Genetic Mining of Newly Isolated Salmophages for Phage Therapy

Laboratoire de Chimie Bactérienne, (UMR7283)-CNRS/Aix-Marseille Université, 13009 Marseille, France
Departamento de Genética, Facultad de Biologia, Universidad de Sevilla, 41012 Sevilla, Spain
Institut de Microbiologie de la Méditerranée, (FR3479)-CNRS/Aix-Marseille Université, 13009 Marseille, France
Authors to whom correspondence should be addressed.
Int. J. Mol. Sci. 2022, 23(16), 8917;
Submission received: 20 June 2022 / Revised: 29 July 2022 / Accepted: 7 August 2022 / Published: 10 August 2022
(This article belongs to the Special Issue Bacteriophage Biology: From Genomics to Therapy)


Salmonella enterica, a Gram-negative zoonotic bacterium, is mainly a food-borne pathogen and the main cause of diarrhea in humans worldwide. The main reservoirs are found in poultry farms, but they are also found in wild birds. The development of antibiotic resistance in S. enterica species raises concerns about the future of efficient therapies against this pathogen and revives the interest in bacteriophages as a useful therapy against bacterial infections. Here, we aimed to decipher and functionally annotate 10 new Salmonella phage genomes isolated in Spain in the light of phage therapy. We designed a bioinformatic pipeline using available building blocks to de novo assemble genomes and perform syntaxic annotation. We then used genome-wide analyses for taxonomic annotation enabled by vContact2 and VICTOR. We were also particularly interested in improving functional annotation using remote homologies detection and comparisons with the recently published phage-specific PHROG protein database. Finally, we searched for useful functions for phage therapy, such as systems encoded by the phage to circumvent cellular defenses with a particular focus on anti-CRISPR proteins. We, thus, were able to genetically characterize nine virulent phages and one temperate phage and identify putative functions relevant to the formulation of phage cocktails for Salmonella biocontrol.

1. Introduction

The massive and often indiscriminate use of antibiotics for decades in human and animal healthcare as well as in agriculture gives rise to antibiotic multi-resistance in bacterial pathogens; this has become a major concern worldwide as it leads to an increasing number of therapeutic failures.

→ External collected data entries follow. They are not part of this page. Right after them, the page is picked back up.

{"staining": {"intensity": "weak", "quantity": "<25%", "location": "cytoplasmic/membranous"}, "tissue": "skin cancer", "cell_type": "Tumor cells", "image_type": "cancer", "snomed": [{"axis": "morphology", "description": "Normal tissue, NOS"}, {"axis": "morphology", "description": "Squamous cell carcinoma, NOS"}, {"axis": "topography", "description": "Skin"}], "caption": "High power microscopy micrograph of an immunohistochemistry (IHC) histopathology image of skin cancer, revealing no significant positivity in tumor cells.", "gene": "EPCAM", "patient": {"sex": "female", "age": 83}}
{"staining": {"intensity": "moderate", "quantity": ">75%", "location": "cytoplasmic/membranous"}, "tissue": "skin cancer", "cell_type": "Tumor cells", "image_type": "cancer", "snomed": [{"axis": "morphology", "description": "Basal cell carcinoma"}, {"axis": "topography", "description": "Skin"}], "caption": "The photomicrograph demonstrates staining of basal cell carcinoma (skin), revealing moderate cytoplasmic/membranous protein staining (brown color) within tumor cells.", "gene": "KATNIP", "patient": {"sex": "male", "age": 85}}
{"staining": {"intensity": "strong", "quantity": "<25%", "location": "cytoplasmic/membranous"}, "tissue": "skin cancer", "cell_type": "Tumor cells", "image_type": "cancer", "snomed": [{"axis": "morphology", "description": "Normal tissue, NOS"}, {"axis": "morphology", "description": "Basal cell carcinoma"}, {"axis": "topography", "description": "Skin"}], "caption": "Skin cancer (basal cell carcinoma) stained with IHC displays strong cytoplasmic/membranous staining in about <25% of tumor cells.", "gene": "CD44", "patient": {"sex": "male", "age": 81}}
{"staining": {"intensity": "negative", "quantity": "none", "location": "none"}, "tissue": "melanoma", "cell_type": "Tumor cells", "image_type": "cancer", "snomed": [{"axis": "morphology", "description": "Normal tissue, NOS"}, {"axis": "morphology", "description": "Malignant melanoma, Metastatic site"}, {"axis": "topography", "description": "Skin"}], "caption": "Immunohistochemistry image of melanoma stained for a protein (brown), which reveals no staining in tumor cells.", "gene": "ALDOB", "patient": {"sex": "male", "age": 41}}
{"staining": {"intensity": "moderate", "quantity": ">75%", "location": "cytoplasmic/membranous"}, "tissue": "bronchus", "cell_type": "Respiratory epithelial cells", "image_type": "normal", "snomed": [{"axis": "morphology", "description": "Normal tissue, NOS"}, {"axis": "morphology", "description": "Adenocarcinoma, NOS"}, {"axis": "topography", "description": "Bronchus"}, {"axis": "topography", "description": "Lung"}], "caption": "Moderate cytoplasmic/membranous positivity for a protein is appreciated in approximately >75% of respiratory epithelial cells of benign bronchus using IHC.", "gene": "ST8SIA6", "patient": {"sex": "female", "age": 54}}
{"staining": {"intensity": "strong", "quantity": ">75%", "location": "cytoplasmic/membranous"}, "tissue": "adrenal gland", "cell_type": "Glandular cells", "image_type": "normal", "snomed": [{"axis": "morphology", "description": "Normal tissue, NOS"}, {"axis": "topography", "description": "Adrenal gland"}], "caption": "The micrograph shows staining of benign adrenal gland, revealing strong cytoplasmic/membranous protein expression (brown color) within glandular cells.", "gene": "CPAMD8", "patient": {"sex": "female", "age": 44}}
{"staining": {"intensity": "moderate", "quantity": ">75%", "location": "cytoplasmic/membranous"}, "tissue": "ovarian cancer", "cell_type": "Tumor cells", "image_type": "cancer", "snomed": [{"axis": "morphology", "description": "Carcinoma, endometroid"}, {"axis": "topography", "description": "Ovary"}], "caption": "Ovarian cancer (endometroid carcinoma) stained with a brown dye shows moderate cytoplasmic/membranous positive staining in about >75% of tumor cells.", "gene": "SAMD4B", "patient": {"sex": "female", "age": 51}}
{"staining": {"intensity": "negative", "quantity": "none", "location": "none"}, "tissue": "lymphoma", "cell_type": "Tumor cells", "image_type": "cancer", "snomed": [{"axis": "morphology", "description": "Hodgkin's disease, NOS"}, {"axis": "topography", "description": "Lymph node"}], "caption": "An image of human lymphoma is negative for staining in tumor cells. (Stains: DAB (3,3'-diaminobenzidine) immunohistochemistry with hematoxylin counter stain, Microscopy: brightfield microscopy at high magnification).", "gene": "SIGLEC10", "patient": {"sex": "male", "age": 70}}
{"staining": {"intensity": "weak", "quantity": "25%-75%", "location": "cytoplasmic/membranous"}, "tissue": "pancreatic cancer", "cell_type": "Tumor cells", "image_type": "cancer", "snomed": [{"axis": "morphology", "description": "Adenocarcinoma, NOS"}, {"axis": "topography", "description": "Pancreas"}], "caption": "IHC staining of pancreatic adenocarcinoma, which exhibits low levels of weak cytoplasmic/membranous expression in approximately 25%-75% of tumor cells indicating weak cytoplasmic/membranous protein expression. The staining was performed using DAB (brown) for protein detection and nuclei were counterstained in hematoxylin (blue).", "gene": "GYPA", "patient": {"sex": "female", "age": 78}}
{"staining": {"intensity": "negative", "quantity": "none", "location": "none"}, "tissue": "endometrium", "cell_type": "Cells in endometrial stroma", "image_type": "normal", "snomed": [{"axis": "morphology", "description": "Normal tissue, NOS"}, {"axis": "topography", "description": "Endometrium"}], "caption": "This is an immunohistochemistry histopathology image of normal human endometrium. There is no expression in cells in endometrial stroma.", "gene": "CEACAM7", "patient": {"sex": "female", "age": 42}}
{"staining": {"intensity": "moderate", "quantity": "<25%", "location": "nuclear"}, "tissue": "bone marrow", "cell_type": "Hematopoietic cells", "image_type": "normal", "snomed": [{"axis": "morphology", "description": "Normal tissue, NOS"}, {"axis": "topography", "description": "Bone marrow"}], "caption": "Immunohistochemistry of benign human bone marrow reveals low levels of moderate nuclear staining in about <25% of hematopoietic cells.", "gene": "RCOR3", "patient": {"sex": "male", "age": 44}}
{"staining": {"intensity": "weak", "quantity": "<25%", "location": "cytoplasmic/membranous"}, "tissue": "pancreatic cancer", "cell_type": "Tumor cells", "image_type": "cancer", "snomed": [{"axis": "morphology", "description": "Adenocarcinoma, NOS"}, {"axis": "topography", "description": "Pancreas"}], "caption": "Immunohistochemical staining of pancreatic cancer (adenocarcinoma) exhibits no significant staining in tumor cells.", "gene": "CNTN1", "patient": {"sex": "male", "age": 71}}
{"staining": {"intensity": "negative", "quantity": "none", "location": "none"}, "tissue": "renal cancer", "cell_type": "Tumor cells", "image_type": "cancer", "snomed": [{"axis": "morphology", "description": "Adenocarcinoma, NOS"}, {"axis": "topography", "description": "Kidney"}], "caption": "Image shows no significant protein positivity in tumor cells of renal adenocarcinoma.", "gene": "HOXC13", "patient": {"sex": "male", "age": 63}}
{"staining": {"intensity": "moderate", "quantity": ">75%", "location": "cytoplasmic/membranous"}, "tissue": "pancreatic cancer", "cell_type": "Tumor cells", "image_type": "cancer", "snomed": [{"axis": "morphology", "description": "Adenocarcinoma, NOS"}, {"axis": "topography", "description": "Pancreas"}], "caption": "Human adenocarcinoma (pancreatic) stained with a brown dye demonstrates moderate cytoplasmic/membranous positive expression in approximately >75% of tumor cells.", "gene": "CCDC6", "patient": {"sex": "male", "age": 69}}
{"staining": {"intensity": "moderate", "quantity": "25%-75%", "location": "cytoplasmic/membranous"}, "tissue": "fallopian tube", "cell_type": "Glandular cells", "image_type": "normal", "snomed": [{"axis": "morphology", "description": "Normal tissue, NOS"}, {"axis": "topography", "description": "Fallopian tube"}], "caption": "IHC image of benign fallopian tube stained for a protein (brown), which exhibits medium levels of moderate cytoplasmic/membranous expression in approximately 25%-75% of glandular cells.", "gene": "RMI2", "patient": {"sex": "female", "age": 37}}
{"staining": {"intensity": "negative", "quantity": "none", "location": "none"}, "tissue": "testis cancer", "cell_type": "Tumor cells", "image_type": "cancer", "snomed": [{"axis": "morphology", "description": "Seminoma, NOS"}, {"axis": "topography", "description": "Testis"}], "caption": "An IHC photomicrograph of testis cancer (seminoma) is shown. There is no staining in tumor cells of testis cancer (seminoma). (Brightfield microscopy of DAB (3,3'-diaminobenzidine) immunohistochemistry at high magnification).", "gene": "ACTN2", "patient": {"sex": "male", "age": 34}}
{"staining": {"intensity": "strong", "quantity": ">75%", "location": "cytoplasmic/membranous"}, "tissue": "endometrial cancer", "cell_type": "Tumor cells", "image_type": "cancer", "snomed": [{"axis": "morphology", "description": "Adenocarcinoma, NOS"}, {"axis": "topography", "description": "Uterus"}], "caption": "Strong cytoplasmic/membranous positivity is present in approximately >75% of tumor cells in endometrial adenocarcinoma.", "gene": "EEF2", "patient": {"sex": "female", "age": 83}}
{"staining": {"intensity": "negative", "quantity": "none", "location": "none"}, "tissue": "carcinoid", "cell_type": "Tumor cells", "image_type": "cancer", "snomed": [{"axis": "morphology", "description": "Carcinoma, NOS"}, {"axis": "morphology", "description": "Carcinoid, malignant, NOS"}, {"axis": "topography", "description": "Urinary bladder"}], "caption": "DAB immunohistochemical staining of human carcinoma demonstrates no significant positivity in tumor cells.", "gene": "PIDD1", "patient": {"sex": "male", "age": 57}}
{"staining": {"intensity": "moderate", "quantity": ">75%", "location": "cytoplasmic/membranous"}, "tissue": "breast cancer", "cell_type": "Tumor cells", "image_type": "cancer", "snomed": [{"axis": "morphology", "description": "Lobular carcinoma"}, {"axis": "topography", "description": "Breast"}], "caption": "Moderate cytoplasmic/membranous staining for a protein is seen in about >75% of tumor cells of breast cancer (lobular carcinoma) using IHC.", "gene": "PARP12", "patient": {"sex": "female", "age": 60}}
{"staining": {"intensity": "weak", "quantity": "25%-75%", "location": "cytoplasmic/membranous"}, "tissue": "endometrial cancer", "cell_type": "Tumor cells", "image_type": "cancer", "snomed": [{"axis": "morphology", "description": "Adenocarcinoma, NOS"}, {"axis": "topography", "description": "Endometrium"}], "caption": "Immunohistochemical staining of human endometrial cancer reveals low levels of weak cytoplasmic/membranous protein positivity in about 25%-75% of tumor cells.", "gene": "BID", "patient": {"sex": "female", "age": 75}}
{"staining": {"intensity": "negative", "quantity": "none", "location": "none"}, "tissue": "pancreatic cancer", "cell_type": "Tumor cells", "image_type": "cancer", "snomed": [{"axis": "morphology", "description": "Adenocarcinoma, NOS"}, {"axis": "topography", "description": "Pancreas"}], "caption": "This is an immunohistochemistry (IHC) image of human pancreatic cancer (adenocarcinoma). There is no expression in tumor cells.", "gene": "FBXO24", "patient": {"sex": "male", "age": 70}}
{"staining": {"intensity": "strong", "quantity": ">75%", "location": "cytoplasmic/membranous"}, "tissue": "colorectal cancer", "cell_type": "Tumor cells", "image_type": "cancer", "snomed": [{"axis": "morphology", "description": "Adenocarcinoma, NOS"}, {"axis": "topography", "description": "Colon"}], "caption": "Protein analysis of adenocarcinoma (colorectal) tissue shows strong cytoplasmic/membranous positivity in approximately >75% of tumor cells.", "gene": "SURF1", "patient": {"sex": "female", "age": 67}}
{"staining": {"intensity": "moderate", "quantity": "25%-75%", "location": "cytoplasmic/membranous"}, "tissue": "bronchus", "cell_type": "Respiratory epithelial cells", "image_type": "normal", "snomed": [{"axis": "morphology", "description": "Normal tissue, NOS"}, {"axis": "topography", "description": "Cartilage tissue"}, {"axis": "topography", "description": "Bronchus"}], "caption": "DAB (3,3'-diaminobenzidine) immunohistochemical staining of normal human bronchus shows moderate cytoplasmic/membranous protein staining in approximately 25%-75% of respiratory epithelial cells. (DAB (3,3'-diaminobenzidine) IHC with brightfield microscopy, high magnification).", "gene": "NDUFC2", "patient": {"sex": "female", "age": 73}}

According to current projections reported by the World Health Organization (WHO), infectious diseases could once again become one of the leading causes of death in the world by 2050 and cause dramatic damage to the world economy [1]. The “One Health” concept recognizes the interdependency between the environment, human health and animal health; it is promoted by various international organizations such as the WHO, the Organization for Animal Health (OIE), and the Food and Agriculture Organization (FAO) (see for a definition the FAO website at (accessed on 14 June 2022). One Health aims, among other objectives, to promote the rational use of antibiotics and the development of alternative strategies to tackle bacterial infections.
Bacteriophages (or phages) are viruses that infect bacteria and thus represent, as anti-bacterial agents, a promising alternative (or complement) to antibiotics. A given bacteriophage specifically infects a more or less narrow range of bacteria, sometimes down to the species or serotype level. Furthermore, bacteriophages are very diverse and generally easy to isolate and produce. Bacteriophages were independently discovered during the First World War by Frederick W. Twort in 1915 [2] and by Félix d’Hérelle in 1917 [3], who coined the term “bacteriophage” (see Félix d’Hérelle seeding article presented in English by Dr. Roux [4]). Very rapidly in 1918, when antibiotics did not even exist, Félix d’Hérelle foresaw how bacteriophages could be used against bacterial infections and successfully utilized them to treat dysentery [5]. Phage therapy was born and developed to treat both humans and animals. However, in the 1940s, phage therapy was supplanted by the emergence of antibiotics and was abandoned in the Western world, but it was kept in use until today in the former Eastern Bloc countries and former USSR member states [6]. Nowadays, there is a renewed interest worldwide for bacteriophages and phage therapy in the search for an alternative to antibiotics to tackle multi-resistant bacteria and develop targeted antibacterial therapies.
Salmonella enterica is a Gram-negative zoonotic bacterium and a major cause of diarrhea worldwide. Avian breeding farms are the main reservoirs for the Salmonella species, transmitted to humans by food, especially eggs. In the concept of “One Health”, treating these reservoirs would have a positive impact on human health. Isolation and characterization of phages targeting Salmonella are thus important to develop S. enterica biocontrol strategies and prevent massive antibiotic resistance in animal reservoirs. Phage therapy relies essentially on the formulation of a cocktail, regrouping several different phages in order to avoid the emergence of bacterial resistance, especially cross-resistance, and to eventually target as wide a range of bacterial serotypes as possible. Another beneficial property of bacteriophage cocktails is that they can be designed to target specific pathogens, leaving the rest of the microbiota unaffected, which is not the case with antibiotics and their indiscriminate action against a wide range of bacteria. A recent and relevant study by Nale et al. highlights the synergistic effects of a three-phage cocktail against prevalent Salmonella serotypes on poultry and pigs [7]. Using Galleria mellonella as a model that correlates to large-scale animal models, the authors proved that, in combination, their 3 phages could lyse about 99.97% of the 22 serotypes they investigated. They also showed in vivo in the Galleria mellonella model that their cocktail was very efficient as a prophylactic agent. Closer to human health issues is the recent report of the successful treatment of a patient infected by a multi-drug resistant Mycobacterium abscessus strain by a patient-tailored three-phage cocktail [8]. However, the authors cautiously warn that a generalized approach is far from being a reality.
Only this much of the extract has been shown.